The young men were taken to a nearby football ground where they were also assaulted and ordered to roll from one end of the field to the other.
The police managed to find three unlicensed guns, the villagers say.
The next morning the villagers decided to march to Teyateyaneng Police Station to report the matter.
But the police intercepted them before they could reach the town and beat them again, the villagers claim.
Those that eventually made it to the police station were told that the district commander was away on business in Botswana.
They also say the officers at the station threatened to lock them up and spray tear gas in their holding cells.
A Good Samaritan who volunteered to take them back home in his van was allegedly arrested for a traffic offence.

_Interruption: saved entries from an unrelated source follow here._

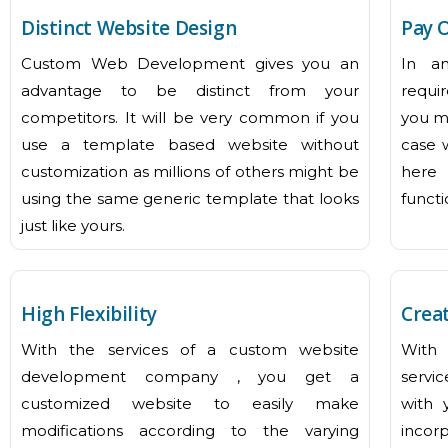
Distinct Website Design
Pay 
Custom Web Development gives you an
In a
advantage to be distinct from your
requi
competitors. It will be very common if you
you ma
use a template based website without
case 
customization as millions of others might be
here 
using the same generic template that looks
functi
just like yours.
High Flexibility
Creat
With the services of a custom website
With
development company , you get a
servic
customized website to easily make
with 
modifications according to the varying
incorp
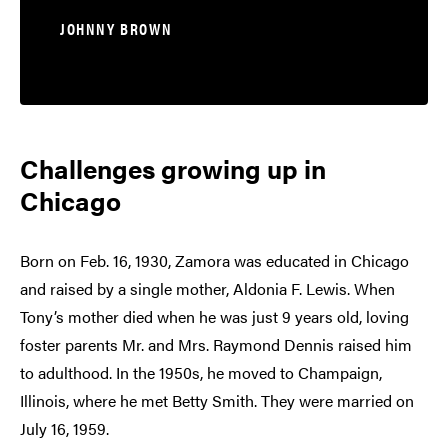
JOHNNY BROWN
Challenges growing up in
Chicago
Born on Feb. 16, 1930, Zamora was educated in Chicago
and raised by a single mother, Aldonia F. Lewis. When
Tony’s mother died when he was just 9 years old, loving
foster parents Mr. and Mrs. Raymond Dennis raised him
to adulthood. In the 1950s, he moved to Champaign,
Illinois, where he met Betty Smith. They were married on
July 16, 1959.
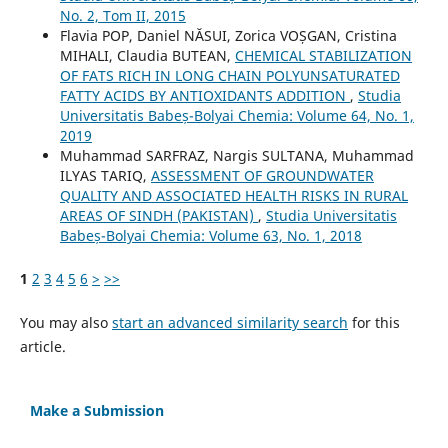
No. 2, Tom II, 2015
Flavia POP, Daniel NĂSUI, Zorica VOȘGAN, Cristina
MIHALI, Claudia BUTEAN,
CHEMICAL STABILIZATION
OF FATS RICH IN LONG CHAIN POLYUNSATURATED
FATTY ACIDS BY ANTIOXIDANTS ADDITION
,
Studia
Universitatis Babeș-Bolyai Chemia: Volume 64, No. 1,
2019
Muhammad SARFRAZ, Nargis SULTANA, Muhammad
ILYAS TARIQ,
ASSESSMENT OF GROUNDWATER
QUALITY AND ASSOCIATED HEALTH RISKS IN RURAL
AREAS OF SINDH (PAKISTAN)
,
Studia Universitatis
Babeș-Bolyai Chemia: Volume 63, No. 1, 2018
1
2
3
4
5
6
>
>>
You may also
start an advanced similarity search
for this
article.
Make a Submission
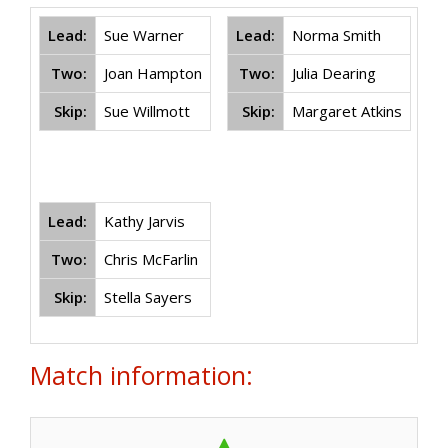
Lead:
Sue Warner
Lead:
Norma Smith
L
Two:
Joan Hampton
Two:
Julia Dearing
Skip:
Sue Willmott
Skip:
Margaret Atkins
Lead:
Kathy Jarvis
Two:
Chris McFarlin
Skip:
Stella Sayers
Match information:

Having failed to talk to the district police boss the villagers say they have approached a lawyer in Maseru to take up their case.
“We have contacted a lawyer in Maseru who will take our case to the courts,” says village chairman Seele Khoabane who spoke on behalf of Chief Molomo Mopeli who had gone to the principal chief’s place to discuss the abuse his people had allegedly suffered at the hands of the police.
“We are currently collecting money to pay for legal fees.”
Police spokesperson Masupha Masupha told the Sunday Express yesterday that the villagers had not formally lodged their complaints with the police and to him their claims were just hearsay.
“I encourage them to follow the right procedure to report their case to the police,” Masupha said.
“If they failed to meet the Berea police commander, then they should go to the regional commander in Leribe.”